═════ EXCERPT TO READ ═════

Regents raised a number of questions about the UW-Madison admissions process. Chancellor Wiley and UW-Madison Admissions Director Rob Seltzer explained how the UW-Madison’s admissions process has changed dramatically over the years, especially since the 1960’s when virtually all students from the top half of their high school class were admitted. In the last ten years, the number of applications has increased from 16,000 to 23,000. Questions were also raised about compliance with state statutes. UW System General Counsel Pat Brady expressed her confidence that they were in compliance, and Regent President Walsh also noted the importance of complying with the decisions of the U.S. Supreme Court in the University of Michigan cases.
The meeting adjourned at 12:30 p.m.
Regular Business Meeting of the Education Committee
The regular meeting of the Education Committee convened at 1:00 p.m. Regents Davis, Spector, Crain, Cuene, Loftus, Semenas, and Walsh were present.
1. Approval: UW System Freshman Admissions Policy
The regular meeting of the Education Committee began by considering action on the UW System Freshman Admissions Policy. Regents Spector and Regent President Walsh raised concerns that while socio-economic factors were to be considered in the admissions process, information on socio-economic status was not explicitly included in the application process. The Education Committee was informed that this issue was very complex and that the UW System Application Review Committee was reviewing it. In addition, the Committee was told that as students and parents became aware of the criteria used by UW System institutions, they would provide more information on socio-economic status as appropriate.
Regent President Walsh offered an amendment to the Policy in Section I. E., adding language to clarify that when institutions waive one or more requirements for particular applicants, it is based on sound educational judgment “that the student will succeed at the institution, benefit from that educational experience, and contribute to the educational environment.” The amendment was moved by Regent Crain, seconded by Regent Cuene, and passed 6-1, with Regent Loftus opposed.

═════

_WORK REQUEST:_ Carry on the Education Committee minutes from their final sentence onward, in the same style. None of the records are needed here.

═════ ENTRIES SUPPLIED ═════

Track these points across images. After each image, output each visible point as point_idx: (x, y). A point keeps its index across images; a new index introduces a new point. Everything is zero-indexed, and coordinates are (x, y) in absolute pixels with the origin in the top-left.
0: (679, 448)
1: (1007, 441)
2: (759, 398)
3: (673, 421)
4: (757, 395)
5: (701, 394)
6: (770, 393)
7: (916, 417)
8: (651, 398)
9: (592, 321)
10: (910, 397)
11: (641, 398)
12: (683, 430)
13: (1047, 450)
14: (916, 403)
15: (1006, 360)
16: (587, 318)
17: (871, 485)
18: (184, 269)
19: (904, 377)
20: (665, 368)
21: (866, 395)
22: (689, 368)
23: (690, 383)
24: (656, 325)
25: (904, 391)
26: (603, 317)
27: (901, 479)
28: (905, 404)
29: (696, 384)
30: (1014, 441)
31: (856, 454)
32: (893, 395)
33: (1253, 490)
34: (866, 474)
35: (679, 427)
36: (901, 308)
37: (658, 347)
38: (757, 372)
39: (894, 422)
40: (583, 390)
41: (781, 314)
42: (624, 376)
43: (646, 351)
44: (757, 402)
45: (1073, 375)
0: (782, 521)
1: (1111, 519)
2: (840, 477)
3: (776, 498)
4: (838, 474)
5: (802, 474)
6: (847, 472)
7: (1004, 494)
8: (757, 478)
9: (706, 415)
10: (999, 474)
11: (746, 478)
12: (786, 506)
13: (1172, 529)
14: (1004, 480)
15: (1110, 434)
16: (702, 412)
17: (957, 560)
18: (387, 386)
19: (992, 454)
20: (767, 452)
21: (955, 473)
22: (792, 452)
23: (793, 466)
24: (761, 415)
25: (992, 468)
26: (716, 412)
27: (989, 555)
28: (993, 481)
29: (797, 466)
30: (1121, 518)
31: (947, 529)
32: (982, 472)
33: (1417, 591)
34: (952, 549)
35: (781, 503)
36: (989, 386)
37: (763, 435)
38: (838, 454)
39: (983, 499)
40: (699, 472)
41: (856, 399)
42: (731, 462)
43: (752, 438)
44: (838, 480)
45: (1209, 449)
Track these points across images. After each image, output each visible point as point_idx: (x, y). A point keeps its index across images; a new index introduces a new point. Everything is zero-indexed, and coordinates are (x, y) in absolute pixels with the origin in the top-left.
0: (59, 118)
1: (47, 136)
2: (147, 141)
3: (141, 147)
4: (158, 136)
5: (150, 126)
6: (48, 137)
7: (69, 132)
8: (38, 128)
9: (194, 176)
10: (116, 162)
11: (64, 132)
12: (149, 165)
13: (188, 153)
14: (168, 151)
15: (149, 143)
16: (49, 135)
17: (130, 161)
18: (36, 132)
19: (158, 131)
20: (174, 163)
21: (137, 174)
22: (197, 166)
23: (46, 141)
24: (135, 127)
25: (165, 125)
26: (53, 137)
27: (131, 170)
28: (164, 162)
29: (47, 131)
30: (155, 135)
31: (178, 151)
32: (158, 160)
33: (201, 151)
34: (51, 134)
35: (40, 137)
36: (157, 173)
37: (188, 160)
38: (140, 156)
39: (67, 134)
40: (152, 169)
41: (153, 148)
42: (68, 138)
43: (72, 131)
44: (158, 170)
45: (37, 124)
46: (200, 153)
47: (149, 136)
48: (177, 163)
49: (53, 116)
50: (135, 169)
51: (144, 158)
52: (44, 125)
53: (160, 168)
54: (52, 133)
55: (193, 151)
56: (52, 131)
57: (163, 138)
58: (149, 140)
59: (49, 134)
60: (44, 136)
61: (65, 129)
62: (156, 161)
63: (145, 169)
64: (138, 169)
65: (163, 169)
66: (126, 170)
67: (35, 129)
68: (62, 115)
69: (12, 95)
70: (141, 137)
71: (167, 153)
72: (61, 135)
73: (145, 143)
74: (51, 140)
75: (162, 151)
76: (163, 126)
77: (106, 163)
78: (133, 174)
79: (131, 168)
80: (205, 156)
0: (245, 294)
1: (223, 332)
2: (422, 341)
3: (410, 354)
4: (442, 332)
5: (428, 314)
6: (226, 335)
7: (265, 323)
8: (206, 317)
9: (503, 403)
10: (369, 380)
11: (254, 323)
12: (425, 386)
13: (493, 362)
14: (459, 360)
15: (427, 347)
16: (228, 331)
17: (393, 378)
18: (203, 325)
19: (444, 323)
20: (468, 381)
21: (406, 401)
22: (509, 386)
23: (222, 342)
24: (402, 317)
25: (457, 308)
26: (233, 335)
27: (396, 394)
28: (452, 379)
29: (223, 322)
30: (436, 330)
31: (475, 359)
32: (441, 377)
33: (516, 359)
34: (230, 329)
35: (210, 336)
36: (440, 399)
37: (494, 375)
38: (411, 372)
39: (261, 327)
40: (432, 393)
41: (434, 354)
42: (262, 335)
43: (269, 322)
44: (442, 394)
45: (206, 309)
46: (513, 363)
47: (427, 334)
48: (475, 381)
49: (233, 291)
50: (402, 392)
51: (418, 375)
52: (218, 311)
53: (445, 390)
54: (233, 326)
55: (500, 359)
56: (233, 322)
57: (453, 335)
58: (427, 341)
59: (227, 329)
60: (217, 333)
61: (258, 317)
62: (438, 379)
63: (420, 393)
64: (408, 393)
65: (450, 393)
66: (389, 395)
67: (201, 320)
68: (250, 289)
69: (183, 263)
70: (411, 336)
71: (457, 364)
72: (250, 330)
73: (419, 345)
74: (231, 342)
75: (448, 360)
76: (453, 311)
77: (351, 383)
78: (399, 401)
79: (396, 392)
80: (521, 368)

═════

_EXERCISE RESPONSE:_
I.1.a.: It was moved by Regent Loftus, seconded by Regent Cuene, that upon recommendation of the President of the University of Wisconsin System, the Board of Regents adopts the attached UW System Freshman Admissions Policy, replacing and hereby superseding Regent Policies 72-5 on Nonresident Undergraduate Quotas, 72-11 on the Freshman Admissions Policy, 86-5 on the Use of the American College Test, 87-8 on Traditional and Nontraditional Freshman Admissions Policy, and 97-4 on Competency Based Admissions,.
The resolution PASSED unanimously.
2. Program Authorizations
a. Ph.D. in Educational Psychology, UW-Milwaukee
The Committee next considered the UW-Milwaukee Ph.D. in Educational Psychology. Provost Rita Cheng introduced Professor Nadya Fouad, chair of the Department of Educational Psychology. Professor Fouad described the program as a re-alignment of four programs (Counseling Psychology, School Psychology, Research Methods and Learning and Development) currently offered under UW-Milwaukee’s Urban Education Ph.D. The new Ph.D. in Educational Psychology would better reflect the nature of the programs, better serve students as they seek employment, and provide visibility that would aid in attracting and retaining high-quality faculty. Professor Fouad stressed the quality and diversity of the current faculty, as well as the focus on diversity in the curriculum. She commented on the very diverse student body currently pursuing these programs under the Urban Education degree.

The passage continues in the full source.